The new code looks like this:

// The representation of a single cell.
typedef enum cell {
    EMPTY  = 0,
    CROSS  = 1,
    CIRCLE = 2,
} cell;

// Think of the game sate as a base-3 number with 9 digits.
typedef uint16_t state;

// A helper to compute pow(3, i), when 0 <= i < 9.
static int pow3(int i) {
    if (i < 0 || 9 <= i) return 1;
    static int p[] = {1, 3, 9, 27, 81, 243, 729, 2187, 6561};
    return p[i];
}

cell get_cell(state s, int i) {
    int div = pow3(i);     // Get the base-3 offset of the cell.
    return (s / div) % 3;  // "Shift" the base-3 number and read the cell.
}

void set_cell(state *s, int i, cell val) {
    int div = pow3(i);         // Get the base-3 offset of the cell.
    int old = (*s / div) % 3;  // Read the old value of the cell.
    *s -= old * div;           // Reset the cell to empty.
    *s += val * div;           // Set the cell value.
}

Conclusion

Is this any better?
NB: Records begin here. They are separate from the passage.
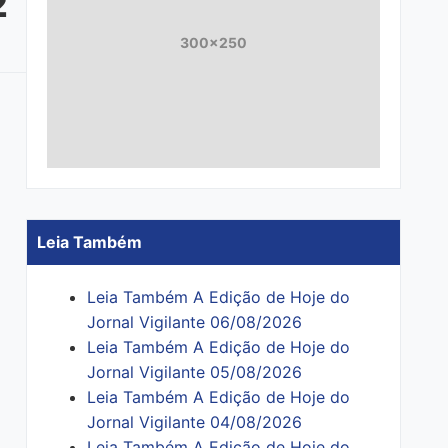
2
300x250
Leia Também
Leia Também A Edição de Hoje do
Jornal Vigilante 06/08/2026
Leia Também A Edição de Hoje do
Jornal Vigilante 05/08/2026
Leia Também A Edição de Hoje do
Jornal Vigilante 04/08/2026
Leia Também A Edição de Hoje do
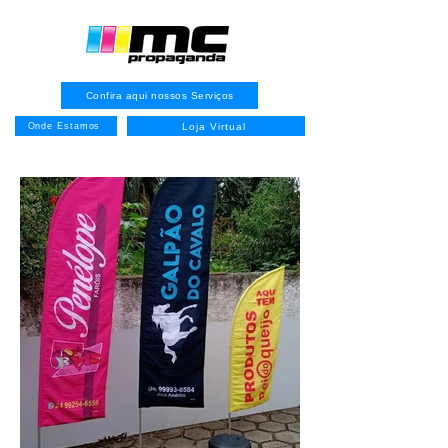
Confira aqui nossos Serviços
Loja Virtual
Onde Estamos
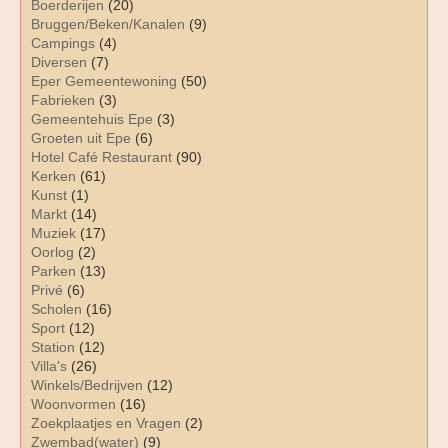
Boerderijen
(20)
Bruggen/Beken/Kanalen
(9)
Campings
(4)
Diversen
(7)
Eper Gemeentewoning
(50)
Fabrieken
(3)
Gemeentehuis Epe
(3)
Groeten uit Epe
(6)
Hotel Café Restaurant
(90)
Kerken
(61)
Kunst
(1)
Markt
(14)
Muziek
(17)
Oorlog
(2)
Parken
(13)
Privé
(6)
Scholen
(16)
Sport
(12)
Station
(12)
Villa's
(26)
Winkels/Bedrijven
(12)
Woonvormen
(16)
Zoekplaatjes en Vragen
(2)
Zwembad(water)
(9)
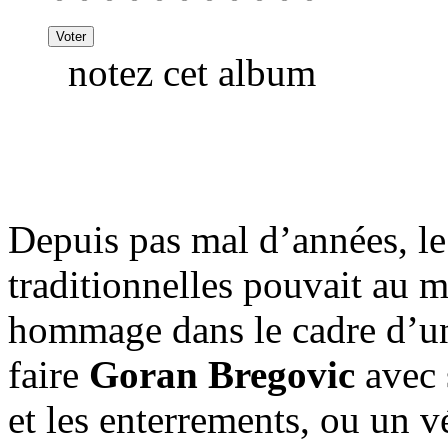
notez cet album
Depuis pas mal d’années, le 
traditionnelles pouvait au m
hommage dans le cadre d’un
faire
Goran Bregovic
avec 
et les enterrements, ou un vé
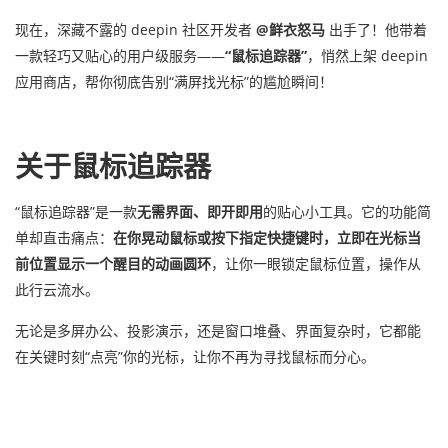
现在，深藏不露的 deepin 社区开发者
@鲜衣怒马
出手了！他带着
一款轻巧又贴心的用户级服务——
“鼠标追踪器”
，悄然上架 deepin
应用商店，帮你彻底告别“满屏找光标”的尴尬瞬间！
关于鼠标追踪器
“鼠标追踪器”是一款
无需界面、即开即用
的贴心小工具。它的功能简
单却直击痛点：
在你晃动鼠标或按下指定快捷键时，立即在光标当
前位置显示一个醒目的动画圆环
，让你一眼锁定鼠标位置，操作从
此行云流水。
无论是多屏办公、投影演示，还是窗口堆叠、界面复杂时，它都能
在关键时刻“点亮”你的光标，让你不再为寻找鼠标而分心。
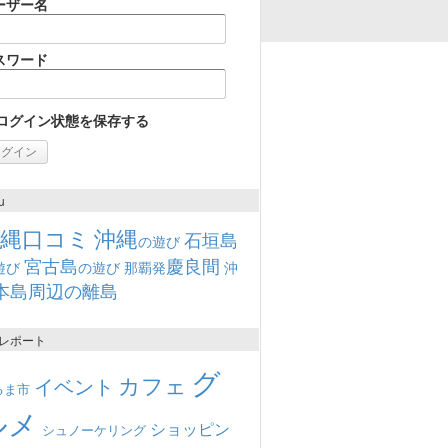
ーザー名
スワード
ログイン状態を保存する
u
沖縄口コミ
沖縄
石垣島
の遊び
宮古島
慶良間
遊び
の遊び
那覇発
沖
本島周辺の離島
レポート
グ
カフェ
イベント
るま市
ルメ
ショッピン
シュノーケリング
It depends, but probably not.

If you had a very large number of game states that you needed to store, you could pack them tightly using 18 bits for the base-4 representation or 15 bits for the base-3 representation. That’s a savings of 16%, which may or may not be worth it.

And if you’re chosing a representation for CPU performance, then the base-4 representation wins hands down. The base-3 representation has a lof of multiplication and division that can’t be easily optimized away.

But if you had some wild application where you needed to keep trillions of game states unpacked in memory, then sure, use base-3.

This is a wild case of premature optimization that nobody asked for. 😅

You can find test cases on GitHub.

  1. https://www.egr.msu.edu/~kdeb/papers/k2007002.pdf 

  2. Technically, we need \(\log_2(765) \approx 9.58\) bits, but there is no good way to use that final fraction of a bit. 

  3. Again, we technically only need \(\log_2(3^9) \approx 14.26\) bits.